━━ The records ━━

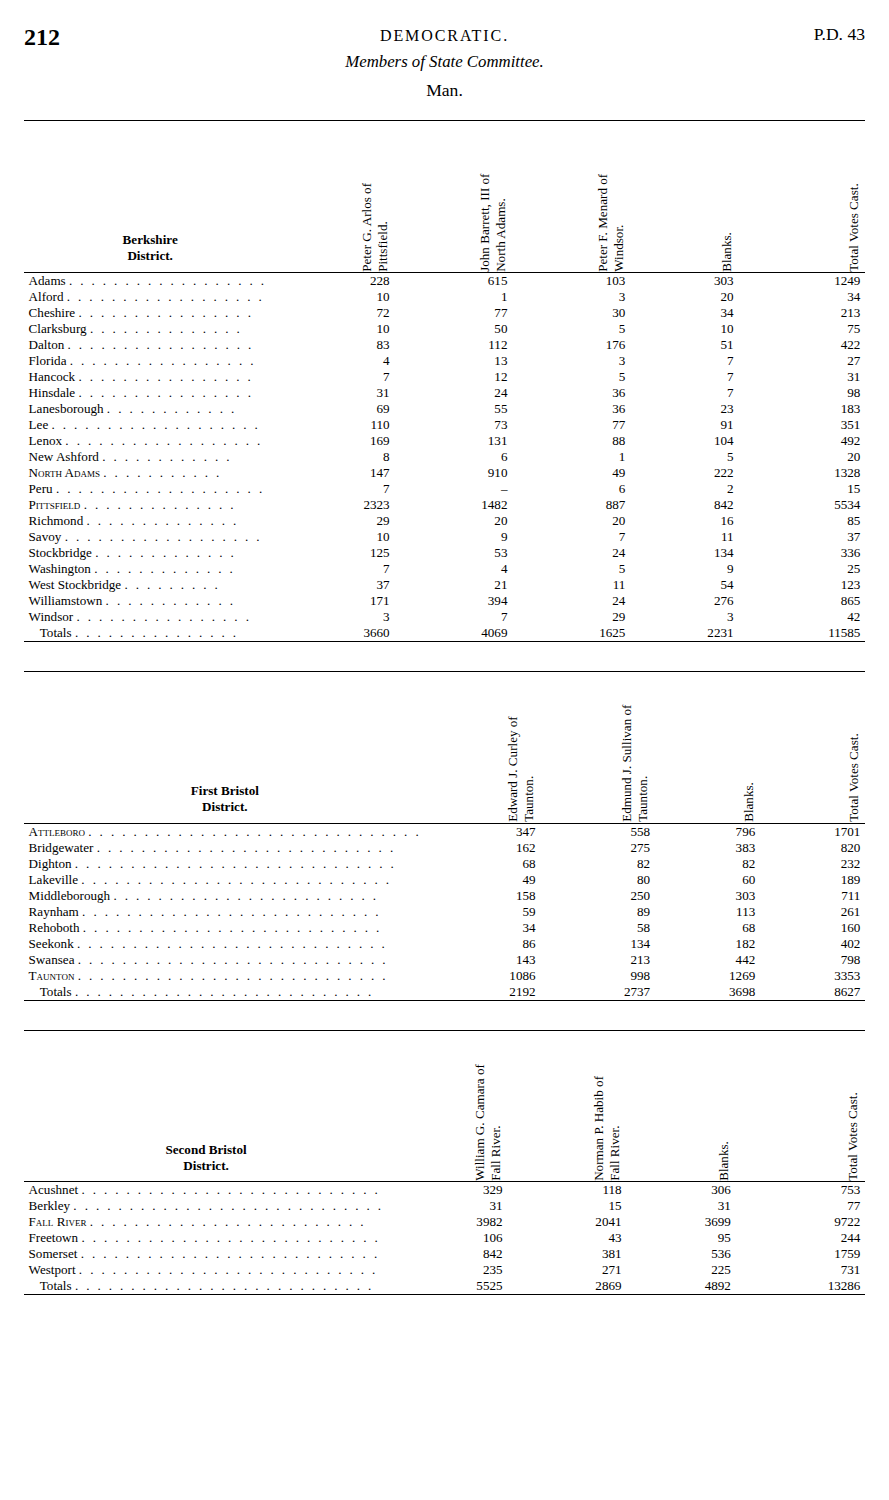212 P.D. 43
Democratic.
Members of State Committee.
Man.
| Berkshire District. | Peter G. Arlos of Pittsfield. | John Barrett, III of North Adams. | Peter F. Menard of Windsor. | Blanks. | Total Votes Cast. |
| --- | --- | --- | --- | --- | --- |
| Adams . . . . . . . . . . . . . . . . . . | 228 | 615 | 103 | 303 | 1249 |
| Alford . . . . . . . . . . . . . . . . . . | 10 | 1 | 3 | 20 | 34 |
| Cheshire . . . . . . . . . . . . . . . . | 72 | 77 | 30 | 34 | 213 |
| Clarksburg . . . . . . . . . . . . . . | 10 | 50 | 5 | 10 | 75 |
| Dalton . . . . . . . . . . . . . . . . . | 83 | 112 | 176 | 51 | 422 |
| Florida . . . . . . . . . . . . . . . . . | 4 | 13 | 3 | 7 | 27 |
| Hancock . . . . . . . . . . . . . . . . | 7 | 12 | 5 | 7 | 31 |
| Hinsdale . . . . . . . . . . . . . . . . | 31 | 24 | 36 | 7 | 98 |
| Lanesborough . . . . . . . . . . . . | 69 | 55 | 36 | 23 | 183 |
| Lee . . . . . . . . . . . . . . . . . . . | 110 | 73 | 77 | 91 | 351 |
| Lenox . . . . . . . . . . . . . . . . . . | 169 | 131 | 88 | 104 | 492 |
| New Ashford . . . . . . . . . . . . | 8 | 6 | 1 | 5 | 20 |
| North Adams . . . . . . . . . . . | 147 | 910 | 49 | 222 | 1328 |
| Peru . . . . . . . . . . . . . . . . . . . | 7 | – | 6 | 2 | 15 |
| Pittsfield . . . . . . . . . . . . . . | 2323 | 1482 | 887 | 842 | 5534 |
| Richmond . . . . . . . . . . . . . . | 29 | 20 | 20 | 16 | 85 |
| Savoy . . . . . . . . . . . . . . . . . . | 10 | 9 | 7 | 11 | 37 |
| Stockbridge . . . . . . . . . . . . . | 125 | 53 | 24 | 134 | 336 |
| Washington . . . . . . . . . . . . . | 7 | 4 | 5 | 9 | 25 |
| West Stockbridge . . . . . . . . . | 37 | 21 | 11 | 54 | 123 |
| Williamstown . . . . . . . . . . . . | 171 | 394 | 24 | 276 | 865 |
| Windsor . . . . . . . . . . . . . . . . | 3 | 7 | 29 | 3 | 42 |
| Totals . . . . . . . . . . . . . . . | 3660 | 4069 | 1625 | 2231 | 11585 |
| First Bristol District. | Edward J. Curley of Taunton. | Edmund J. Sullivan of Taunton. | Blanks. | Total Votes Cast. |
| --- | --- | --- | --- | --- |
| Attleboro . . . . . . . . . . . . . . . . . . . . . . . . . . . . . . | 347 | 558 | 796 | 1701 |
| Bridgewater . . . . . . . . . . . . . . . . . . . . . . . . . . . | 162 | 275 | 383 | 820 |
| Dighton . . . . . . . . . . . . . . . . . . . . . . . . . . . . . | 68 | 82 | 82 | 232 |
| Lakeville . . . . . . . . . . . . . . . . . . . . . . . . . . . . | 49 | 80 | 60 | 189 |
| Middleborough . . . . . . . . . . . . . . . . . . . . . . . . | 158 | 250 | 303 | 711 |
| Raynham . . . . . . . . . . . . . . . . . . . . . . . . . . . | 59 | 89 | 113 | 261 |
| Rehoboth . . . . . . . . . . . . . . . . . . . . . . . . . . . | 34 | 58 | 68 | 160 |
| Seekonk . . . . . . . . . . . . . . . . . . . . . . . . . . . . | 86 | 134 | 182 | 402 |
| Swansea . . . . . . . . . . . . . . . . . . . . . . . . . . . . | 143 | 213 | 442 | 798 |
| Taunton . . . . . . . . . . . . . . . . . . . . . . . . . . . . | 1086 | 998 | 1269 | 3353 |
| Totals . . . . . . . . . . . . . . . . . . . . . . . . . . . | 2192 | 2737 | 3698 | 8627 |
| Second Bristol District. | William G. Camara of Fall River. | Norman P. Habib of Fall River. | Blanks. | Total Votes Cast. |
| --- | --- | --- | --- | --- |
| Acushnet . . . . . . . . . . . . . . . . . . . . . . . . . . . | 329 | 118 | 306 | 753 |
| Berkley . . . . . . . . . . . . . . . . . . . . . . . . . . . . | 31 | 15 | 31 | 77 |
| Fall River . . . . . . . . . . . . . . . . . . . . . . . . . | 3982 | 2041 | 3699 | 9722 |
| Freetown . . . . . . . . . . . . . . . . . . . . . . . . . . . | 106 | 43 | 95 | 244 |
| Somerset . . . . . . . . . . . . . . . . . . . . . . . . . . . | 842 | 381 | 536 | 1759 |
| Westport . . . . . . . . . . . . . . . . . . . . . . . . . . . | 235 | 271 | 225 | 731 |
| Totals . . . . . . . . . . . . . . . . . . . . . . . . . . . | 5525 | 2869 | 4892 | 13286 |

━━━

Problem to solve -
Pictures are to be excluded; the records themselves are to be reproduced exactly.

Answer space -
212 P.D. 43
Democratic.
Members of State Committee.
Man.
| Berkshire District. | Peter G. Arlos of Pittsfield. | John Barrett, III of North Adams. | Peter F. Menard of Windsor. | Blanks. | Total Votes Cast. |
| --- | --- | --- | --- | --- | --- |
| Adams . . . . . . . . . . . . . . . . . . | 228 | 615 | 103 | 303 | 1249 |
| Alford . . . . . . . . . . . . . . . . . . | 10 | 1 | 3 | 20 | 34 |
| Cheshire . . . . . . . . . . . . . . . . | 72 | 77 | 30 | 34 | 213 |
| Clarksburg . . . . . . . . . . . . . . | 10 | 50 | 5 | 10 | 75 |
| Dalton . . . . . . . . . . . . . . . . . | 83 | 112 | 176 | 51 | 422 |
| Florida . . . . . . . . . . . . . . . . . | 4 | 13 | 3 | 7 | 27 |
| Hancock . . . . . . . . . . . . . . . . | 7 | 12 | 5 | 7 | 31 |
| Hinsdale . . . . . . . . . . . . . . . . | 31 | 24 | 36 | 7 | 98 |
| Lanesborough . . . . . . . . . . . . | 69 | 55 | 36 | 23 | 183 |
| Lee . . . . . . . . . . . . . . . . . . . | 110 | 73 | 77 | 91 | 351 |
| Lenox . . . . . . . . . . . . . . . . . . | 169 | 131 | 88 | 104 | 492 |
| New Ashford . . . . . . . . . . . . | 8 | 6 | 1 | 5 | 20 |
| North Adams . . . . . . . . . . . | 147 | 910 | 49 | 222 | 1328 |
| Peru . . . . . . . . . . . . . . . . . . . | 7 | – | 6 | 2 | 15 |
| Pittsfield . . . . . . . . . . . . . . | 2323 | 1482 | 887 | 842 | 5534 |
| Richmond . . . . . . . . . . . . . . | 29 | 20 | 20 | 16 | 85 |
| Savoy . . . . . . . . . . . . . . . . . . | 10 | 9 | 7 | 11 | 37 |
| Stockbridge . . . . . . . . . . . . . | 125 | 53 | 24 | 134 | 336 |
| Washington . . . . . . . . . . . . . | 7 | 4 | 5 | 9 | 25 |
| West Stockbridge . . . . . . . . . | 37 | 21 | 11 | 54 | 123 |
| Williamstown . . . . . . . . . . . . | 171 | 394 | 24 | 276 | 865 |
| Windsor . . . . . . . . . . . . . . . . | 3 | 7 | 29 | 3 | 42 |
| Totals . . . . . . . . . . . . . . . | 3660 | 4069 | 1625 | 2231 | 11585 |
| First Bristol District. | Edward J. Curley of Taunton. | Edmund J. Sullivan of Taunton. | Blanks. | Total Votes Cast. |
| --- | --- | --- | --- | --- |
| Attleboro . . . . . . . . . . . . . . . . . . . . . . . . . . . . . . | 347 | 558 | 796 | 1701 |
| Bridgewater . . . . . . . . . . . . . . . . . . . . . . . . . . . | 162 | 275 | 383 | 820 |
| Dighton . . . . . . . . . . . . . . . . . . . . . . . . . . . . . | 68 | 82 | 82 | 232 |
| Lakeville . . . . . . . . . . . . . . . . . . . . . . . . . . . . | 49 | 80 | 60 | 189 |
| Middleborough . . . . . . . . . . . . . . . . . . . . . . . . | 158 | 250 | 303 | 711 |
| Raynham . . . . . . . . . . . . . . . . . . . . . . . . . . . | 59 | 89 | 113 | 261 |
| Rehoboth . . . . . . . . . . . . . . . . . . . . . . . . . . . | 34 | 58 | 68 | 160 |
| Seekonk . . . . . . . . . . . . . . . . . . . . . . . . . . . . | 86 | 134 | 182 | 402 |
| Swansea . . . . . . . . . . . . . . . . . . . . . . . . . . . . | 143 | 213 | 442 | 798 |
| Taunton . . . . . . . . . . . . . . . . . . . . . . . . . . . . | 1086 | 998 | 1269 | 3353 |
| Totals . . . . . . . . . . . . . . . . . . . . . . . . . . . | 2192 | 2737 | 3698 | 8627 |
| Second Bristol District. | William G. Camara of Fall River. | Norman P. Habib of Fall River. | Blanks. | Total Votes Cast. |
| --- | --- | --- | --- | --- |
| Acushnet . . . . . . . . . . . . . . . . . . . . . . . . . . . | 329 | 118 | 306 | 753 |
| Berkley . . . . . . . . . . . . . . . . . . . . . . . . . . . . | 31 | 15 | 31 | 77 |
| Fall River . . . . . . . . . . . . . . . . . . . . . . . . . | 3982 | 2041 | 3699 | 9722 |
| Freetown . . . . . . . . . . . . . . . . . . . . . . . . . . . | 106 | 43 | 95 | 244 |
| Somerset . . . . . . . . . . . . . . . . . . . . . . . . . . . | 842 | 381 | 536 | 1759 |
| Westport . . . . . . . . . . . . . . . . . . . . . . . . . . . | 235 | 271 | 225 | 731 |
| Totals . . . . . . . . . . . . . . . . . . . . . . . . . . . | 5525 | 2869 | 4892 | 13286 |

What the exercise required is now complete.